6. Und wenn Er dann einmal hier ist - wird Er vielleicht sogar selber spielen wollen? Bedenkt man die Macht, mit der Seine Familie nach landläufiger Meinung ausgestattet ist, wer sollte sich Ihm entgegenstellen? Eine vergleichbare Konstellation gäbe es wohl nur, wenn Silvio Berlusconi die komplette brasilianische Selecao adoptieren würde. Das erste Spiel wäre sicherlich noch ganz nett - ein Torfestival wie noch nie seit Genesis 1,1 und das ganze Stadion grölt: "Es gibt nur ein Jesus Christus, ein Jeeeesus Chriiiiiiistus..." und "Je-sus-Chris-tus-Fußball-gott!" etc. Dann aber Tristesse: Meisterschaft, Pokal, Uefa-Cup und Champions-League von vorneherein entschieden, gähnende Langeweile, Zuschauerschwund und damit der endgültige Zusammenbruch der - na? - Kirch-Gruppe. Das kann kein kickender Christ wollen.
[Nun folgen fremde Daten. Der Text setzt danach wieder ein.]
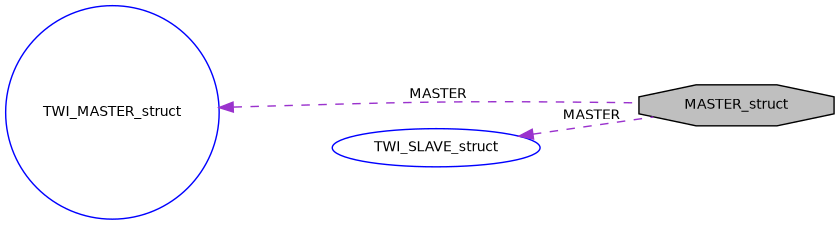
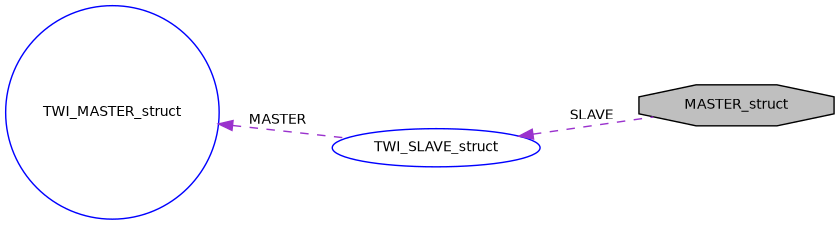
  digraph {
    rankdir=LR
    node [color=blue fillcolor=white fontname=Helvetica fontsize=10 style=filled]
    edge [color=darkorchid3 dir=back fontname=Helvetica fontsize=10 labelfontname=Helvetica labelfontsize=10 style=dashed]
    n1 [color=black fillcolor=grey75 fontcolor=black height=0.2 label=MASTER_struct shape=octagon width=0.4]
    n2 [height=0.2 label=TWI_MASTER_struct shape=circle width=0.4]
    n3 [height=0.2 label=TWI_SLAVE_struct shape=ellipse width=0.4]
-   n2 -> n1 [label=" MASTER"]
-   n3 -> n1 [label=" MASTER"]
+   n2 -> n3 [label=" MASTER"]
+   n3 -> n1 [label=" SLAVE"]
  }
Alles in allem bleibt also zu konstatieren, dass zu intensive göttliche Anteilnahme am Fußballgeschehen mehr Probleme schaffen als lösen würde. Das Spiel würde merklich an Attraktivität verlieren. Spieler hätten Angst, bei einem Rückpass zur Salzsäule zu erstarren, Schiedsrichter, bei einem falschen Pfiff umgehend vom Blitz erschlagen zu werden. Die Stadien würden leerer, als es die Kirchen schon sind, und, Teufel nochmal!, Franz Beckenbauer wäre tatsächlich unfehlbar. Da möge dann doch der Herr vor sein.
Aber bis jetzt ist ja alles gut geblieben, und die einzig sichere Gotteserfahrung im Stadion bleibt wohl nach wir vor in folgendem kollektiven Aufschrei manifestiert: "Gott im Himmel!!! Wie konnte er den nur vorbeihauen???"